═════ PROVIDED RECORDS ═════
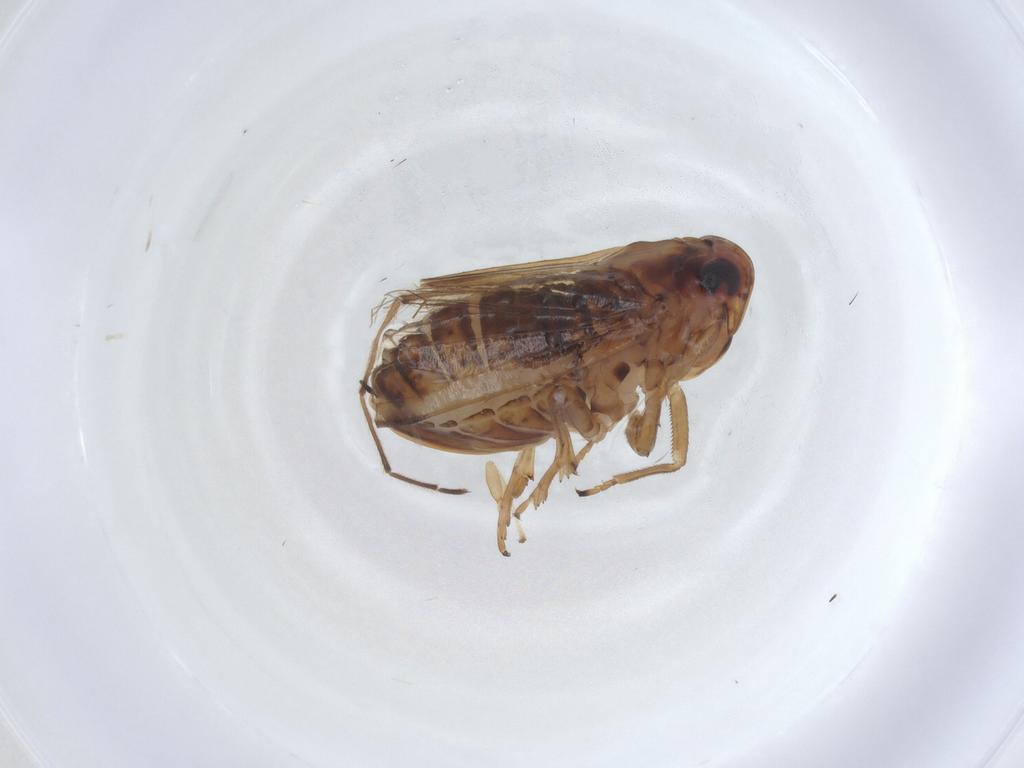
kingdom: Animalia
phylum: Arthropoda
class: Insecta
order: Hemiptera
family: Delphacidae
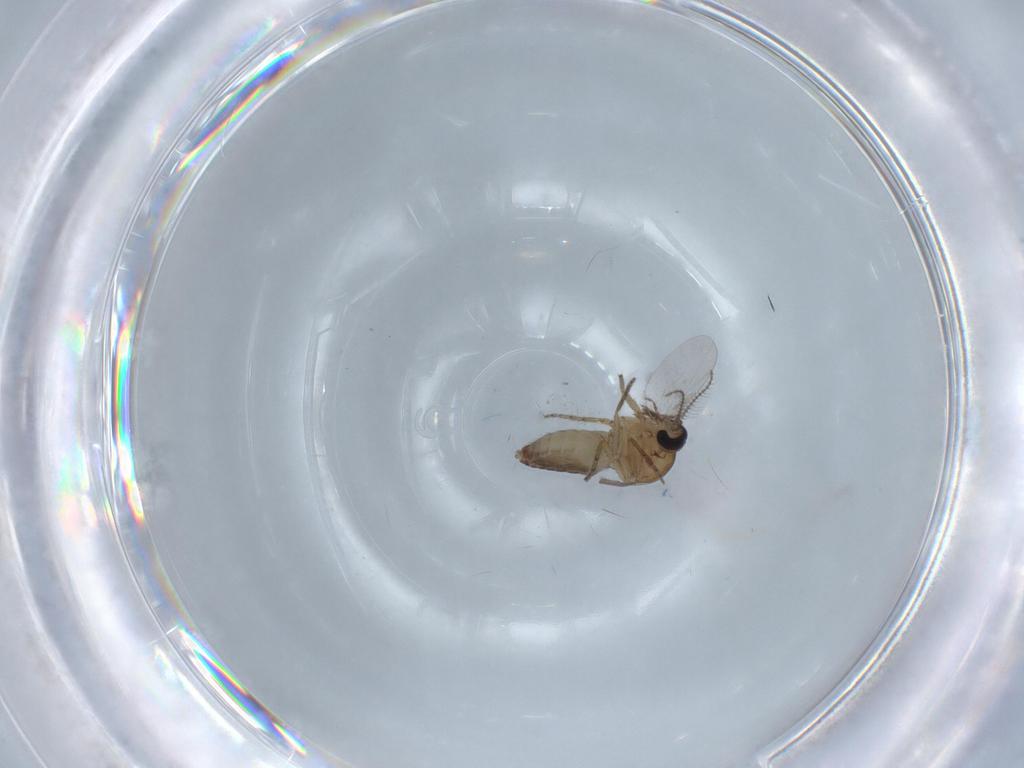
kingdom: Animalia
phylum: Arthropoda
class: Insecta
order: Diptera
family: Ceratopogonidae
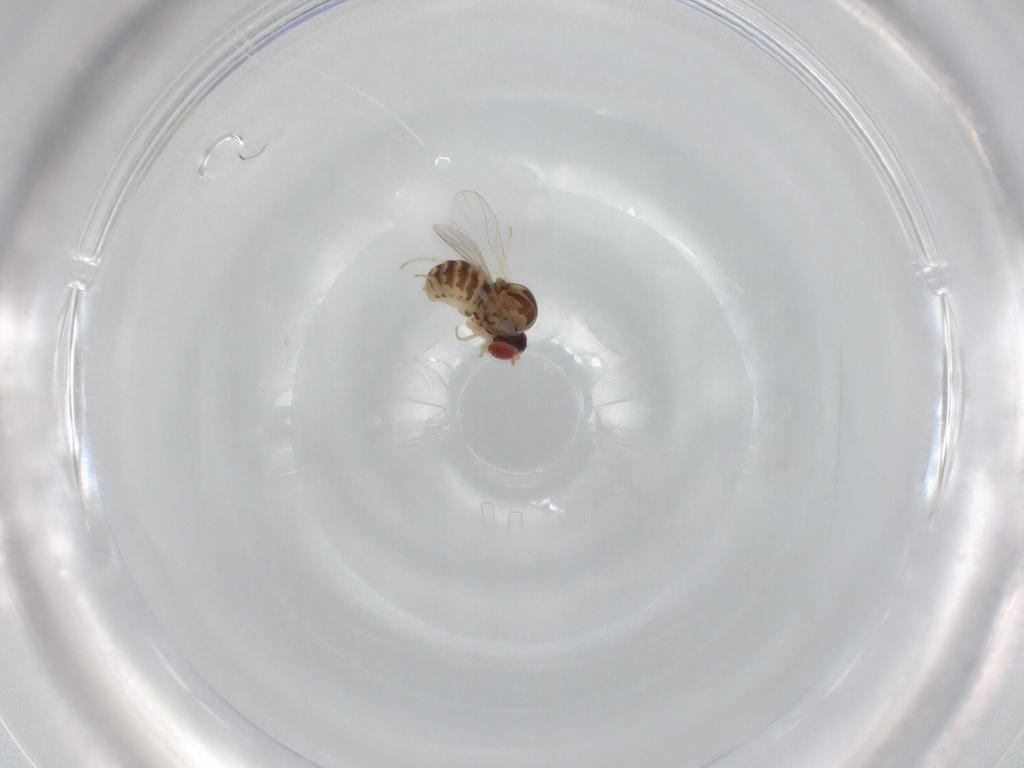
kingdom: Animalia
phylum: Arthropoda
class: Insecta
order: Diptera
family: Bombyliidae
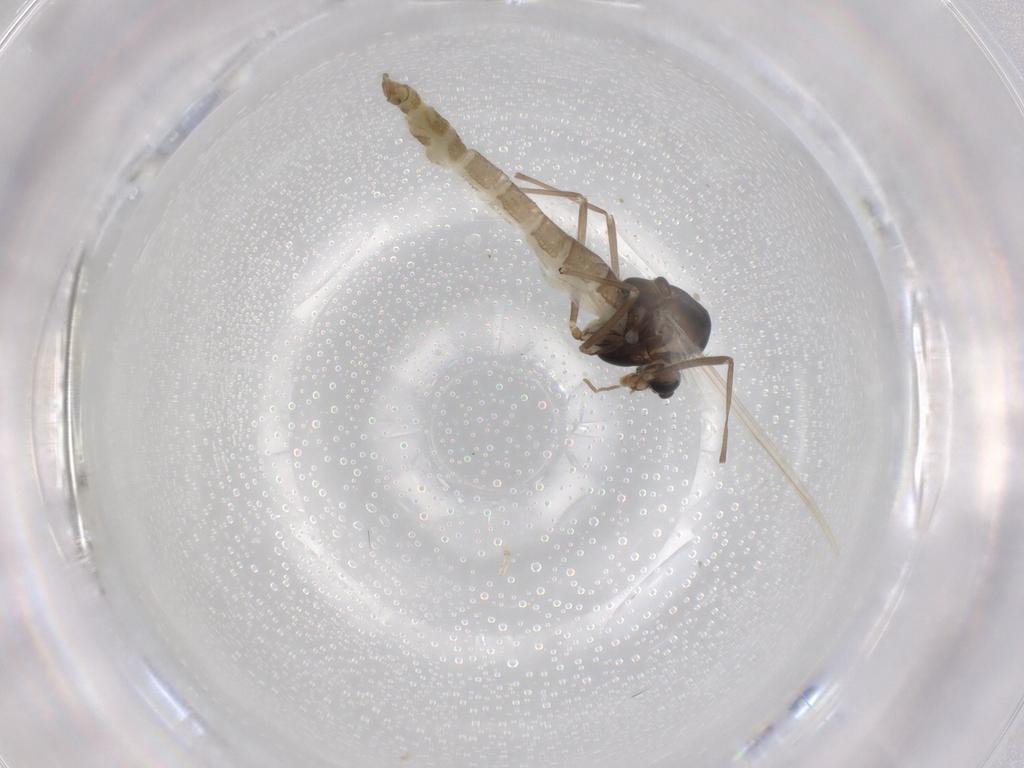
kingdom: Animalia
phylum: Arthropoda
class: Insecta
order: Diptera
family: Chironomidae
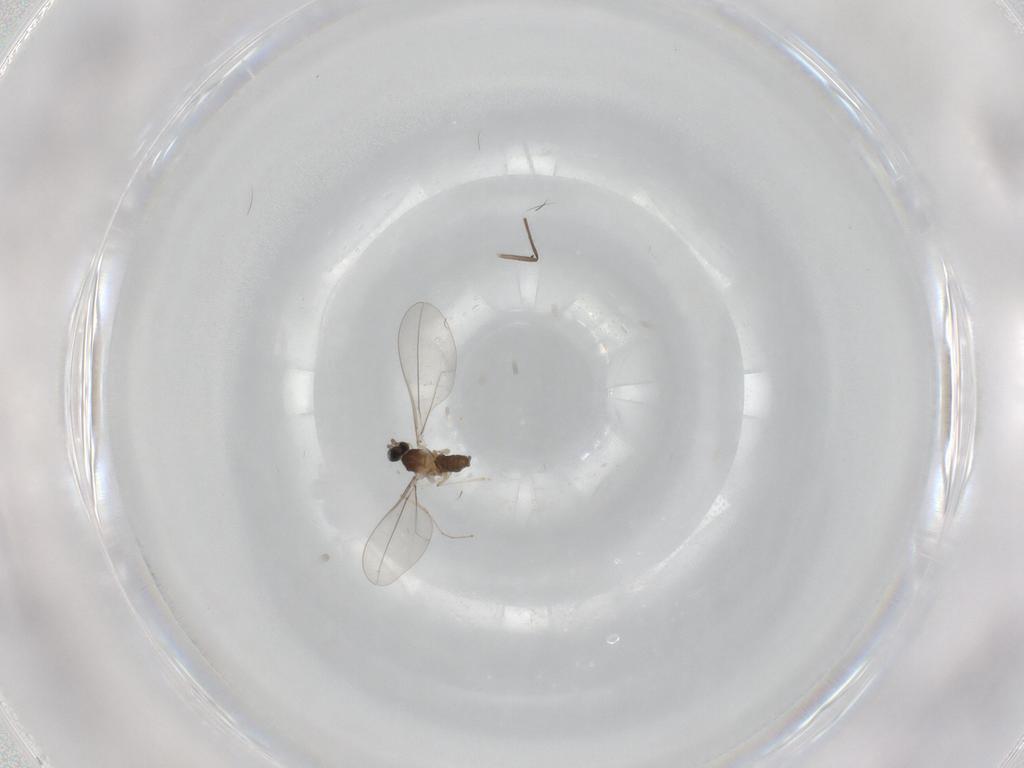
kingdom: Animalia
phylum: Arthropoda
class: Insecta
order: Diptera
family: Cecidomyiidae
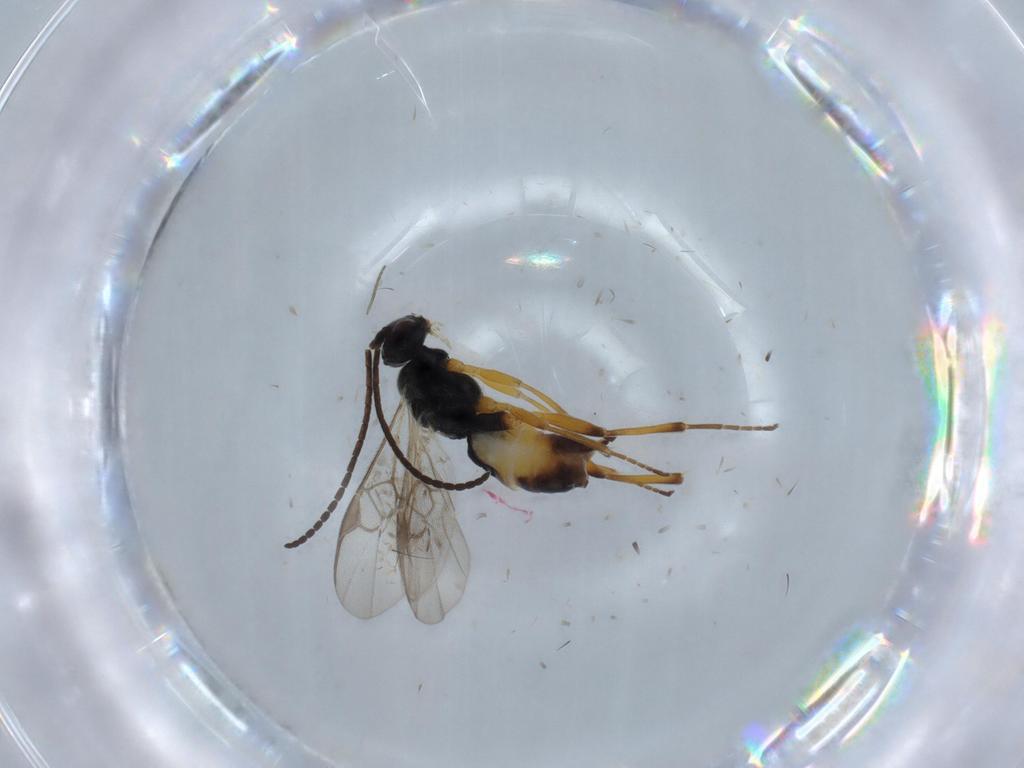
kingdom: Animalia
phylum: Arthropoda
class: Insecta
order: Hymenoptera
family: Braconidae
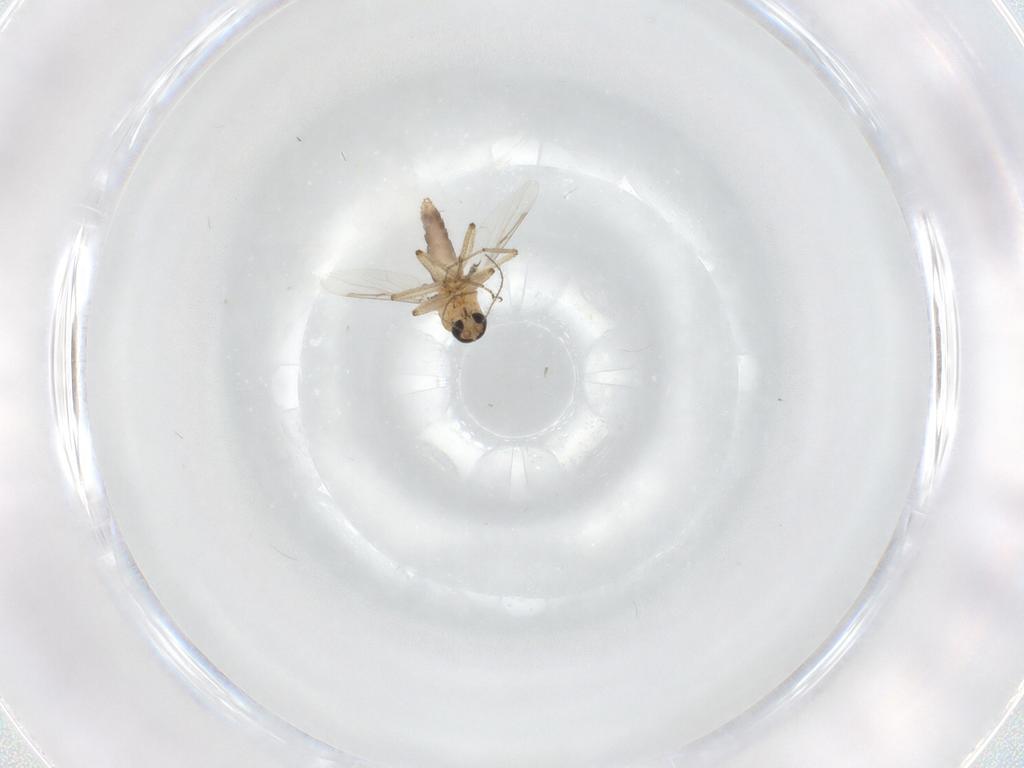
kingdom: Animalia
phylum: Arthropoda
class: Insecta
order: Diptera
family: Ceratopogonidae
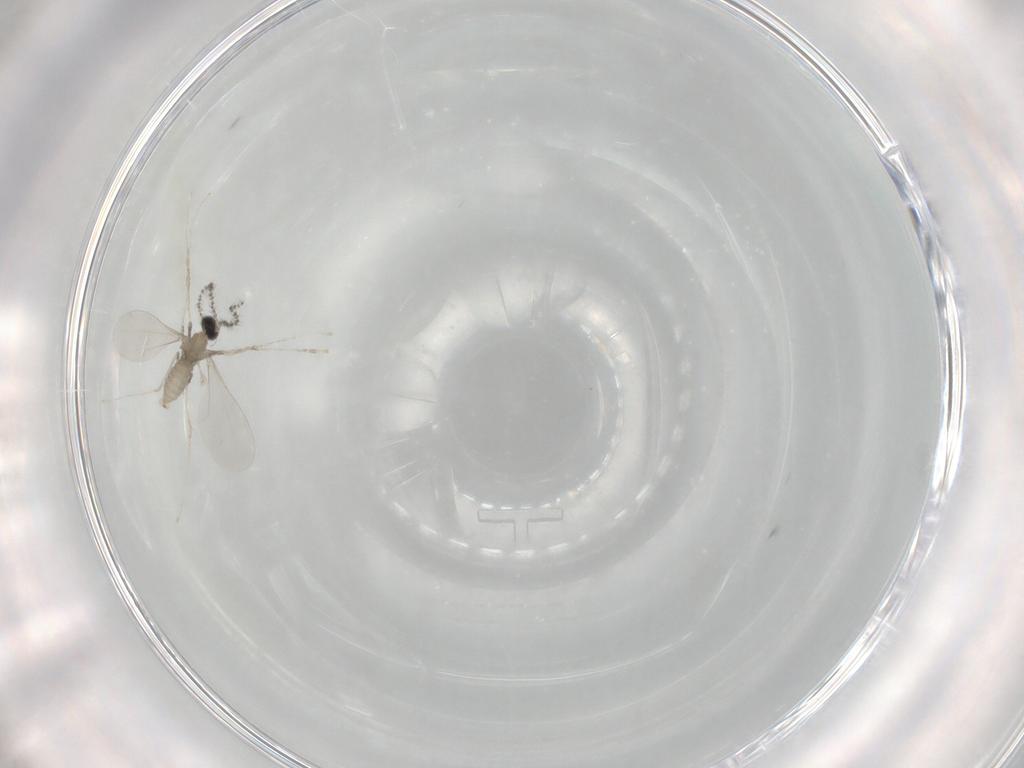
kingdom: Animalia
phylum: Arthropoda
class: Insecta
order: Diptera
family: Cecidomyiidae
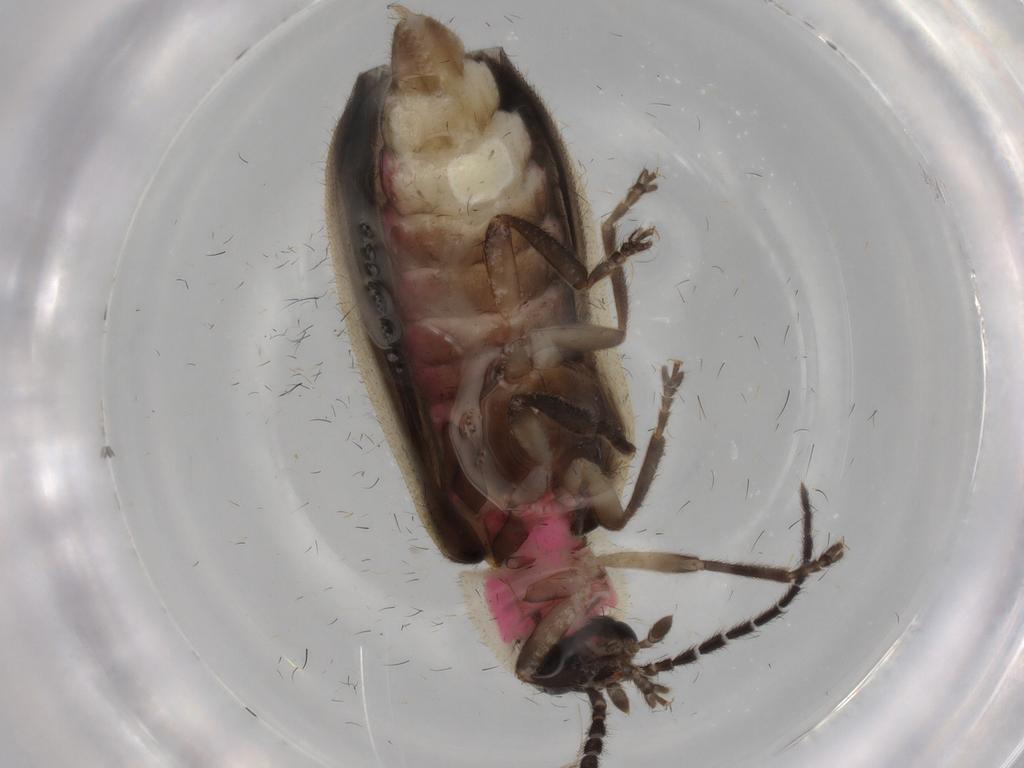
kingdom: Animalia
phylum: Arthropoda
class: Insecta
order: Coleoptera
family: Lampyridae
═════
PROBLEM DESCRIPTION>
Retype every line of the records above word for word, leaving out the pictures.

TASK RESULT>
kingdom: Animalia
phylum: Arthropoda
class: Insecta
order: Hemiptera
family: Delphacidae
kingdom: Animalia
phylum: Arthropoda
class: Insecta
order: Diptera
family: Ceratopogonidae
kingdom: Animalia
phylum: Arthropoda
class: Insecta
order: Diptera
family: Bombyliidae
kingdom: Animalia
phylum: Arthropoda
class: Insecta
order: Diptera
family: Chironomidae
kingdom: Animalia
phylum: Arthropoda
class: Insecta
order: Diptera
family: Cecidomyiidae
kingdom: Animalia
phylum: Arthropoda
class: Insecta
order: Hymenoptera
family: Braconidae
kingdom: Animalia
phylum: Arthropoda
class: Insecta
order: Diptera
family: Ceratopogonidae
kingdom: Animalia
phylum: Arthropoda
class: Insecta
order: Diptera
family: Cecidomyiidae
kingdom: Animalia
phylum: Arthropoda
class: Insecta
order: Coleoptera
family: Lampyridae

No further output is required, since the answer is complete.